* _What needs to be done_
Return every line in the entries below that contains the word "virtual". Case counts, so a line that has the word only with different capitalization does not qualify.
══ Record excerpts
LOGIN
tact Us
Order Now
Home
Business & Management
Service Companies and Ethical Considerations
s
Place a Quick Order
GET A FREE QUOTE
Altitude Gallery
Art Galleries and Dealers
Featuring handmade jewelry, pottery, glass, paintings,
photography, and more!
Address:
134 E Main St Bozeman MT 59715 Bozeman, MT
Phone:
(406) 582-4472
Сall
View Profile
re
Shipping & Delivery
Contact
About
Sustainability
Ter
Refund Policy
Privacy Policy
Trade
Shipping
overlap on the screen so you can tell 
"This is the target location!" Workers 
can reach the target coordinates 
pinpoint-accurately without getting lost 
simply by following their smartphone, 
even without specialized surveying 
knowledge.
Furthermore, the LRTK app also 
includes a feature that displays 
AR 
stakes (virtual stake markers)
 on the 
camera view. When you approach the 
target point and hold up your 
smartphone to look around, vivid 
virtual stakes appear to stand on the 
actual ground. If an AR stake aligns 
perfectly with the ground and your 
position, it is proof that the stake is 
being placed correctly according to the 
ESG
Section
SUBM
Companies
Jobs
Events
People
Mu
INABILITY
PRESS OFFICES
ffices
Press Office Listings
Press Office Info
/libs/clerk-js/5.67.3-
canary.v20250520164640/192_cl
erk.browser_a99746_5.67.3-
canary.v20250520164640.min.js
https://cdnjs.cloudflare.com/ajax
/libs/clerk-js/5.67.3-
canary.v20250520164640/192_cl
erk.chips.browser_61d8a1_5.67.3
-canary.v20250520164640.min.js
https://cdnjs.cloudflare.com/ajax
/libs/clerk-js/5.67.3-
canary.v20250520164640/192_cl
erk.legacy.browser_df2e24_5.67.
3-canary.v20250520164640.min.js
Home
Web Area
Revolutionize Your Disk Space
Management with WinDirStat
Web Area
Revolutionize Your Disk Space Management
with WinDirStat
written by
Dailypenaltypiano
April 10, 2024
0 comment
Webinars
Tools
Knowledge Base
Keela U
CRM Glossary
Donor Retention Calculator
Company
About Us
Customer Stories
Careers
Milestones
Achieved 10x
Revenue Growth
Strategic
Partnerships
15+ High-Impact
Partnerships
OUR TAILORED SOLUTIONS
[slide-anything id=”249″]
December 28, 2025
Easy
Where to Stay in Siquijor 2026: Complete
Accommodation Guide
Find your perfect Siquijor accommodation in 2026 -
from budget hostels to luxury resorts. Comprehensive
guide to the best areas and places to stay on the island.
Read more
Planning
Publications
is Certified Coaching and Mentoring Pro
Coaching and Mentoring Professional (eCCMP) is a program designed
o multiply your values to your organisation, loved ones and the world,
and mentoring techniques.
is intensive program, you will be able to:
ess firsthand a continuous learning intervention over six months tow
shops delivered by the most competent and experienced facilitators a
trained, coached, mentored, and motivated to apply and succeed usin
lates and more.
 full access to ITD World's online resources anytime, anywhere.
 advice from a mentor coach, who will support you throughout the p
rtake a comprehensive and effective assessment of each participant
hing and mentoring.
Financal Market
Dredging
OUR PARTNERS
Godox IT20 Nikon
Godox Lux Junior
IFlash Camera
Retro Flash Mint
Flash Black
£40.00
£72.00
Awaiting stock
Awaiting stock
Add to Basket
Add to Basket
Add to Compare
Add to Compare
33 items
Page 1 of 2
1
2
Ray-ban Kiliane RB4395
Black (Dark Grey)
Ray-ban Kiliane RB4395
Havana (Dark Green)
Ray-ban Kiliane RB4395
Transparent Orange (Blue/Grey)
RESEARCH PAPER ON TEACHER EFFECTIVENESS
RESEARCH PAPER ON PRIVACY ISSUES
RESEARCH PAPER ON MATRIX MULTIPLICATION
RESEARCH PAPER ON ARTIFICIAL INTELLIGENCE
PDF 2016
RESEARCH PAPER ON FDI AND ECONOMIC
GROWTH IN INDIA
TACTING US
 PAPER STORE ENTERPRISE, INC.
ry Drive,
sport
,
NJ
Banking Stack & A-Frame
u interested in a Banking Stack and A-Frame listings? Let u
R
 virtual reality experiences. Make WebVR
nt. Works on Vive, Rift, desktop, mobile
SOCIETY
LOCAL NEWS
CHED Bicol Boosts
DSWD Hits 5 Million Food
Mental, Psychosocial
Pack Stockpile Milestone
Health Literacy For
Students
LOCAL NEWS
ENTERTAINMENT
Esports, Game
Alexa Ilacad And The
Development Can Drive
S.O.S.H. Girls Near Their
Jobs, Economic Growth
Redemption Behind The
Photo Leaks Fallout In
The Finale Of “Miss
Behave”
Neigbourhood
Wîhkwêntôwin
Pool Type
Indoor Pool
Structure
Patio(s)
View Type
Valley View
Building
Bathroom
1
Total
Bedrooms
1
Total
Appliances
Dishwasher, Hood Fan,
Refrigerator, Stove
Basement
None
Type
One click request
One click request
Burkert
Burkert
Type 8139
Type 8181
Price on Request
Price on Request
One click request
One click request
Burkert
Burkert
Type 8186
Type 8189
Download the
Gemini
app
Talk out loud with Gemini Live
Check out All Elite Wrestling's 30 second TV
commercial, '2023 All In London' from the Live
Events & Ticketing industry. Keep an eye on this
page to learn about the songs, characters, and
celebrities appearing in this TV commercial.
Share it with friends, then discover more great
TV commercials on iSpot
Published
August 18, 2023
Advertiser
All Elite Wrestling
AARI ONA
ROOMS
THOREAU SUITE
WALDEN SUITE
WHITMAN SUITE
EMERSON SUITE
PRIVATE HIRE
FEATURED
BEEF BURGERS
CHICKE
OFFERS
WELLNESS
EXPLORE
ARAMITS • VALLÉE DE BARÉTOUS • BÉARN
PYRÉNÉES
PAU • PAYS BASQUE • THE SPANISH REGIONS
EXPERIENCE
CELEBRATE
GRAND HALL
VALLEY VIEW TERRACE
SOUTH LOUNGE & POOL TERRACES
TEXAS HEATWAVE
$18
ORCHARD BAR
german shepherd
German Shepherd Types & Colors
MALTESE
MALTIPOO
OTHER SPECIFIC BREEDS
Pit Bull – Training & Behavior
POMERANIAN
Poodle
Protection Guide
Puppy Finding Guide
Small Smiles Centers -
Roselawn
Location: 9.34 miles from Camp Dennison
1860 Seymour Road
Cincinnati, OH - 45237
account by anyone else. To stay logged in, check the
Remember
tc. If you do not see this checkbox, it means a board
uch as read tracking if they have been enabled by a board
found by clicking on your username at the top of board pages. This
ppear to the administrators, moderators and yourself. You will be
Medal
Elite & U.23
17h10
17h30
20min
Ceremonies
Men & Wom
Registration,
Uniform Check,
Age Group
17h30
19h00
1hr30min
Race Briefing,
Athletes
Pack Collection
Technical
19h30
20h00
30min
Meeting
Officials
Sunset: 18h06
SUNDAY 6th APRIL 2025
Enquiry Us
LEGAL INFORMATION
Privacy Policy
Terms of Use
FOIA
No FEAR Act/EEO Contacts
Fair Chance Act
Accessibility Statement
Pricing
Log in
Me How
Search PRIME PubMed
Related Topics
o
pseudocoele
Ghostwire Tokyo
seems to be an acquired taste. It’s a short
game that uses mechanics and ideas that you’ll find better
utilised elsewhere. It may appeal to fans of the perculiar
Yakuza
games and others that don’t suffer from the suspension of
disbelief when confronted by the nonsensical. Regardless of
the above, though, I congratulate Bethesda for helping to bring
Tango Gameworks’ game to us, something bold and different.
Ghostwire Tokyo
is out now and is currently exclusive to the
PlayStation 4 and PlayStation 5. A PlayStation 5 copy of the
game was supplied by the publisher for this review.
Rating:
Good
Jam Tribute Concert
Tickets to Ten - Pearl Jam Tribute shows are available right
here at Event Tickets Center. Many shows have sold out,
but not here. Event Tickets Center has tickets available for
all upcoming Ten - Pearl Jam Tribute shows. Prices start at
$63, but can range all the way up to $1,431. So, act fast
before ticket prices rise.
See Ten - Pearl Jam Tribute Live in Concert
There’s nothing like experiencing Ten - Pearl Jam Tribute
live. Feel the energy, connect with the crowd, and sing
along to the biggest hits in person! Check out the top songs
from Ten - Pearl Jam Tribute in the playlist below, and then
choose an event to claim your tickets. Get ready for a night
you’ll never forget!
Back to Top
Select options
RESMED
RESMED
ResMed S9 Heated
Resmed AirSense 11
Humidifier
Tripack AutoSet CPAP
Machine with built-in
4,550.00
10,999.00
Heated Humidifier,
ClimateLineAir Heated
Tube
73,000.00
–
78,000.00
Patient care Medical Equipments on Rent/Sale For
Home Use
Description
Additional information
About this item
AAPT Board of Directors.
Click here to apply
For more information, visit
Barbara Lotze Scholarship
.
════
* _Exercise output_
stakes (virtual stake markers)
virtual stakes appear to stand on the 
 virtual reality experiences. Make WebVR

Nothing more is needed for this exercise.